Munch! — Nietzsche, Thiel and Scandinavia’s greatest artist
In honour of the 150th birthday of Norway’s great artist Edvard Munch, we present our greatest endeavour in the history of Thielska Galleriet in Stockholm: the exhibition Munch! — Nietzsche, Thiel and Scandinavia’s greatest artist, featuring works from the period 1880-1910, a total of more than twenty oil paintings and a large part of the artist’s prints.
Munch! is built around the artist’s famous monumental posthumous portrait of Friedrich Nietzsche, the great European philosopher of the era, commissioned in 1905 by Ernest Thiel, the prominent Swedish banker, businessman and patron of the arts. Ernest Thiel, who built Thielska Galleriet as his private home and to house his unique collection of Scandinavian and international art, was a devoted admirer of Friedrich Nietzsche and considered Edvard Munch to be the foremost artistic interpreter of the philosopher’s spirit and ideas.

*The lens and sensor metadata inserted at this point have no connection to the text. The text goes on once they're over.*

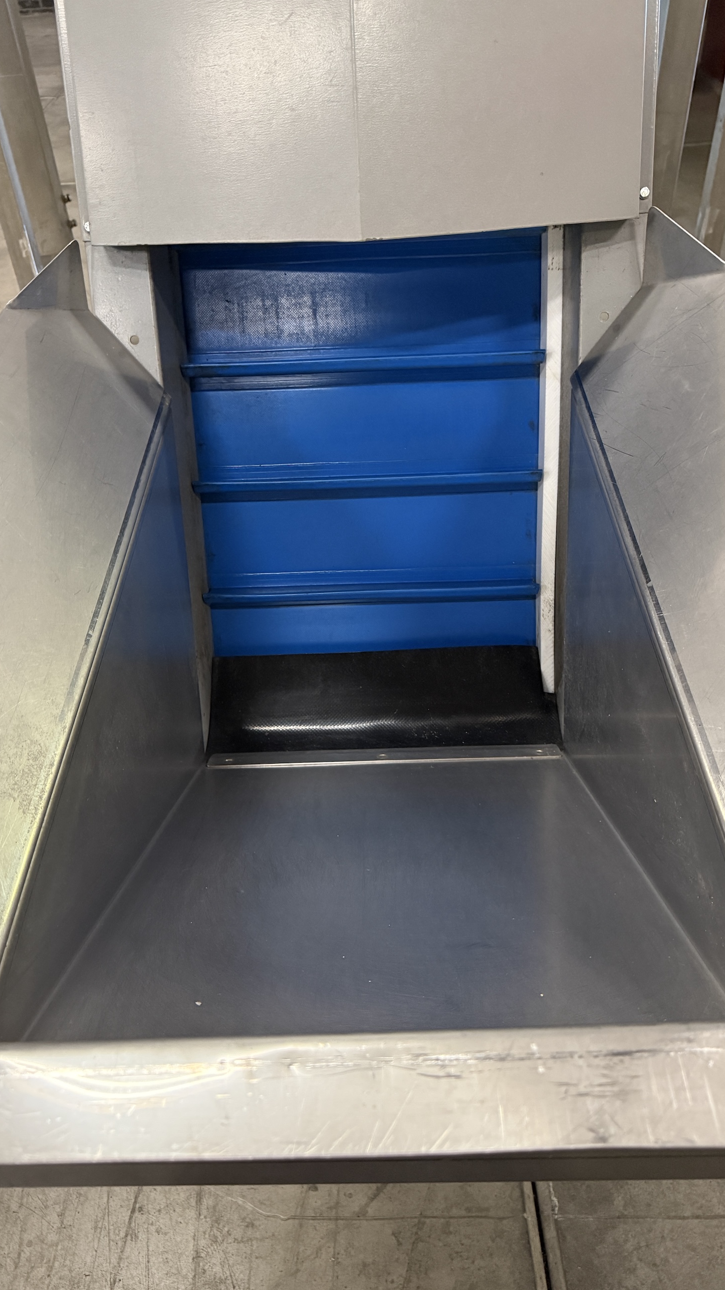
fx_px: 923
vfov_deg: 69.9
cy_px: 636
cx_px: 350
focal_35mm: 27
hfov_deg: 42.9
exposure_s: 1/50
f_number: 1.78
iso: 640
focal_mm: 6.76
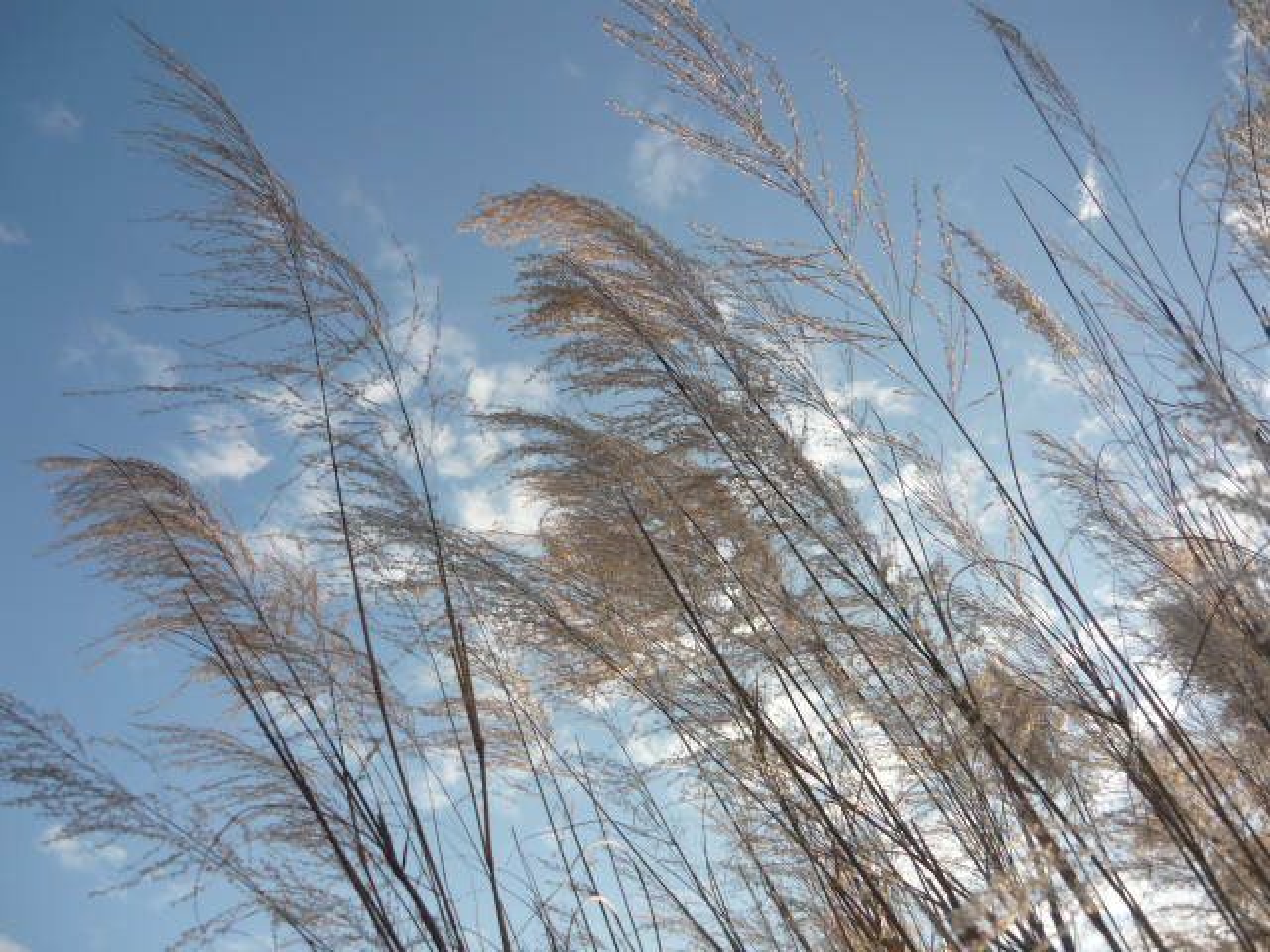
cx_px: 635
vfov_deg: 42.9
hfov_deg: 55.4
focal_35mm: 33
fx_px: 1211
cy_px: 476
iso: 100
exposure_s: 1/160
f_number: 8
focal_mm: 5.5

Ernest Thiel became Edvard Munch’s foremost collector and patron over an important period during which he built the largest and most distinguished Munch collection outside Norway. Highlights of this collection, alongside the Nietzsche portrait, include Despair (1892, the first version of The Scream, painted the following year, in 1893), On the Bridge (1903) and The Sick Child (1907). In addition to the museum’s own collection of twelve oil canvases and 99 prints, the exhibition features paintings on loan from Nasjonalgalleriet and the Munch Museum in Oslo, from several Swedish institutions and from private collections.